The future is "Siri & Clyde", one of the world's most sought after Global Security experts, Marc Goodman revealed, at his exclusive event last night at the fittingly futuristic workspace of London's Second Home: the Utopian digs of Blasting News UK. You're probably familiar with Pedro Bravo, the 20-year-old student who endorsed Siri as his newly improved accomplice for advice on how to hide his roommate's body: 'Reservoirs, dumps, or mines', the robotic Bonnie advised his human Clyde…and so it goes, whether we like to admit it or not, man and machine have become interdependent.

As exceptional as this incident may seem, our FBI Futurist and Founder of the Future Crimes Institute informed us that the "ominous flipside" to our bright technological future is, in fact, "the new normal". Take Facebook. Raise your hand if you're a Facebook customer, Goodman humoured us, to which the entire audience naturally raised their hands.

Wrong: You're a Facebook product. We pay for the "free" service with our data; Facebook's Chief Security Officer has revealed that the Big Data Giant is hacked 600,000 times a day, and yet we continue to wear "pleaserobme.com" - a site that actually exists - on our Facebook foreheads. We are off to the sunshine, the Rottweiler is in the kennels and, by the way, the code to the safe is written under the fridge.

Indeed, it is in screen we trust, as we walk willingly into the dark web which we ourselves have woven, making us, as Goodman announced with an ironic half-smile: "The largest unpaid workforce in the history of the world". At this, a roar of laughter swept through the audience; and yet, I couldn't help but wonder how much of their nervous jest was at the expense of the self, for on clocking Goodman's shocking statistic that 78% of burglars under the age of 30 use social media to locate their targets, I knew mine certainly was.

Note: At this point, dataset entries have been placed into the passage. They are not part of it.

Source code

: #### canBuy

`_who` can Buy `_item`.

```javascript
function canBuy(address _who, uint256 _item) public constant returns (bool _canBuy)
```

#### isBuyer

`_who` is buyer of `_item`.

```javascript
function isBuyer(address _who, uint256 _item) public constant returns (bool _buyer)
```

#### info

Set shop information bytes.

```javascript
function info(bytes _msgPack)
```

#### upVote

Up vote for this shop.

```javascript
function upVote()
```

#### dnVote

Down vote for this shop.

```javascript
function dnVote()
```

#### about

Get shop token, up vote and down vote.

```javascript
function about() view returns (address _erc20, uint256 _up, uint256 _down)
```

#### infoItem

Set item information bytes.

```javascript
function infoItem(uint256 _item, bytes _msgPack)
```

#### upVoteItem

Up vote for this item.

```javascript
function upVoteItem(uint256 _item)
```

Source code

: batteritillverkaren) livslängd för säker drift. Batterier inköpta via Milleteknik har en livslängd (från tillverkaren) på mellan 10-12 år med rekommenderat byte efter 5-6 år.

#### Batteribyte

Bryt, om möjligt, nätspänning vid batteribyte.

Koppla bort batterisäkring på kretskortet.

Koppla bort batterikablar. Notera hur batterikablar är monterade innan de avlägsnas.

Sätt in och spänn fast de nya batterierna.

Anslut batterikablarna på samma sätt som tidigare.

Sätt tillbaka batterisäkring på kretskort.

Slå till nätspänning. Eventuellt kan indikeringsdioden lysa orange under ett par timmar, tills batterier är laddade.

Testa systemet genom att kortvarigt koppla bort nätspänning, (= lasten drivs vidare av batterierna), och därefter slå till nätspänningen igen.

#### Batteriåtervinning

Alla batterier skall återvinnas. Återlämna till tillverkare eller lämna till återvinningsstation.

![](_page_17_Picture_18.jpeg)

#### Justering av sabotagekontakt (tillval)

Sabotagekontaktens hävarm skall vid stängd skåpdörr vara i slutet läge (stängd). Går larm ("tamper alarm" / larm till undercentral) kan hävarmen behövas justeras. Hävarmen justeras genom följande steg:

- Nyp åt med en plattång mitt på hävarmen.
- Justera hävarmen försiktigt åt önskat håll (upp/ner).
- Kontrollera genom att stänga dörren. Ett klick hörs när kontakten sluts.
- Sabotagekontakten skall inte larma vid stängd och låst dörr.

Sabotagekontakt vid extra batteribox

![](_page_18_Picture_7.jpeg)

In his new book Future Crimes Goodman, in his own words, 'takes people into that future". Organised Crime Groups - Ukraine's 'Innovative Marketing Solutions' to name one - yield billions, our expert informed us last night, with incentives of brand spanking new lambos, and suitcases packed full with euros, for the lucky employee who proposes the best hack.

Perhaps even more disturbing, robots can be hacked. The GPS control of Google's self-driving car is a hacker's dream, Goodman warns: at what kidnapping scene might passengers end up? For those who have been sceptical of recent A.I. warnings from Steven Hawking and others, our Senior Advisor to Interpol confirms that it is indeed imminent. "We've wired the world, but we've failed to secure it, we've set ourselves up for disaster", said Goodman, "The Internet broke Policing".

Among the tragedies of exponential technology, however, Goodman's contagious good humour delivered us some much needed comic relief. "Stop going online", was his playful recommendation while, in his Bio Crime description of someone taking your DNA from your used glass in a bar, and planting it at a crime scene, he ironically took a sip from the glass handed to him.

Goodman is optimistic: we can fix these problems by educating ourselves, he urges. Have a "natural curiosity" about your Smartphone, follow Goodman's steps to prevent Future Crime which will "reduce your cyber risk by 85%", and in doing so, become technologically literate in Siri & Clyde: "A brighter technological future can be ours" is Goodman's message, "but it won't be ours for free".